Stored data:

──────────────────────────────

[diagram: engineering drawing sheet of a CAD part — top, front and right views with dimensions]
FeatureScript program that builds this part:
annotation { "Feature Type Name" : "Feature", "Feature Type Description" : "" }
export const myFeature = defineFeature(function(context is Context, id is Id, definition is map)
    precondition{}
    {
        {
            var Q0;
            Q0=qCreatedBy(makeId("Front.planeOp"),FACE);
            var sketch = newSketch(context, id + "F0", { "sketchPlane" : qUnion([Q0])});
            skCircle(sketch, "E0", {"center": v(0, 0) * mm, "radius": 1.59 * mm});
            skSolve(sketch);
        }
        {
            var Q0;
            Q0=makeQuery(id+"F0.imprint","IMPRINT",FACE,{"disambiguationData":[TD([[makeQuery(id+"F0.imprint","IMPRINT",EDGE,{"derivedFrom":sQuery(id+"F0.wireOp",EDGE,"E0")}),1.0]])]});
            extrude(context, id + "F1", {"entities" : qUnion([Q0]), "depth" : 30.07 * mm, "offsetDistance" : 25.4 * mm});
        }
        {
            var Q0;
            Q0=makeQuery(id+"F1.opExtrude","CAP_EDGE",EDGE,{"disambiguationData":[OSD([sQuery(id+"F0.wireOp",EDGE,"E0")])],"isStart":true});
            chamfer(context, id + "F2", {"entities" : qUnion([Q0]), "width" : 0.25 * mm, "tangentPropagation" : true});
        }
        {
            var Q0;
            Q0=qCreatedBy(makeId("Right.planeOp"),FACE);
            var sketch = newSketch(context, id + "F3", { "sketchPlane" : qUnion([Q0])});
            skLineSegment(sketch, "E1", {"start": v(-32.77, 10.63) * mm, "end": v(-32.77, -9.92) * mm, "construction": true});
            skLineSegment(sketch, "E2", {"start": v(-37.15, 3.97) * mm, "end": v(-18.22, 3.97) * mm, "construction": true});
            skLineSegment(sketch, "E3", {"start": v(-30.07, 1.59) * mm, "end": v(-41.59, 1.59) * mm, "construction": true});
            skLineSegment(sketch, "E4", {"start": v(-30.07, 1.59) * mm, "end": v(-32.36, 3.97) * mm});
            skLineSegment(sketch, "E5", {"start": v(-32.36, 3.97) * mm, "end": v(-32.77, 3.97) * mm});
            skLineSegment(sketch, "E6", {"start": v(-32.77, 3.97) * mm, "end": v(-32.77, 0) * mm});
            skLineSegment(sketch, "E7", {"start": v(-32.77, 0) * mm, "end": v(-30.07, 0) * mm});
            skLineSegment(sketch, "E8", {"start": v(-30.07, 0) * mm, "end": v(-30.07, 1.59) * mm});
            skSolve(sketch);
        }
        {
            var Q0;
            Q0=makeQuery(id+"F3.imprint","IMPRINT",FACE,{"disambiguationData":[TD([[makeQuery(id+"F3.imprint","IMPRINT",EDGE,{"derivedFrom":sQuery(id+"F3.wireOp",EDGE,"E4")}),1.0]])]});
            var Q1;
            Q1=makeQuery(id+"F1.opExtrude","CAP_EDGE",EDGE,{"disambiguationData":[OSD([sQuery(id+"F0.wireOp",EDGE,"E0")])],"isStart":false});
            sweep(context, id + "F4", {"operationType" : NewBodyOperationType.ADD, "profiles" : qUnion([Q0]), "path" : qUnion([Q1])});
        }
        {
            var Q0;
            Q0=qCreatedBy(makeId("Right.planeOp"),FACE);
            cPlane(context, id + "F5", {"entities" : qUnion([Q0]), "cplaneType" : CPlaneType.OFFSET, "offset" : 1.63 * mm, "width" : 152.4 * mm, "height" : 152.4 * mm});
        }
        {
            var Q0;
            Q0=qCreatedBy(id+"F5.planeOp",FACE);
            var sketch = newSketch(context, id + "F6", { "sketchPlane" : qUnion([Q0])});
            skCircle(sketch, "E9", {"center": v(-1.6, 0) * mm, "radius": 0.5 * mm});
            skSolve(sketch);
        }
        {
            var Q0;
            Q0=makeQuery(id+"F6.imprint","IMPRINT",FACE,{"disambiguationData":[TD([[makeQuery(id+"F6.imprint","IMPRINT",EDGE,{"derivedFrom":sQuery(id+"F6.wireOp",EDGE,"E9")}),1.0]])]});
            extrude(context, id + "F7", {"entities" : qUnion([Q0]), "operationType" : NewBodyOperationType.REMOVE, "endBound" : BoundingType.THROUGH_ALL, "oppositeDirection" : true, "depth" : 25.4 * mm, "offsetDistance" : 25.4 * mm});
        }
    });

──────────────────────────────

Lay out the lines from the start of the entries through the line containing "export const myFeature" as a numbered list, leaving out any blank lines.

1. [diagram: engineering drawing sheet of a CAD part — top, front and right views with dimensions]
2. FeatureScript program that builds this part:
3. annotation { "Feature Type Name" : "Feature", "Feature Type Description" : "" }
4. export const myFeature = defineFeature(function(context is Context, id is Id, definition is map)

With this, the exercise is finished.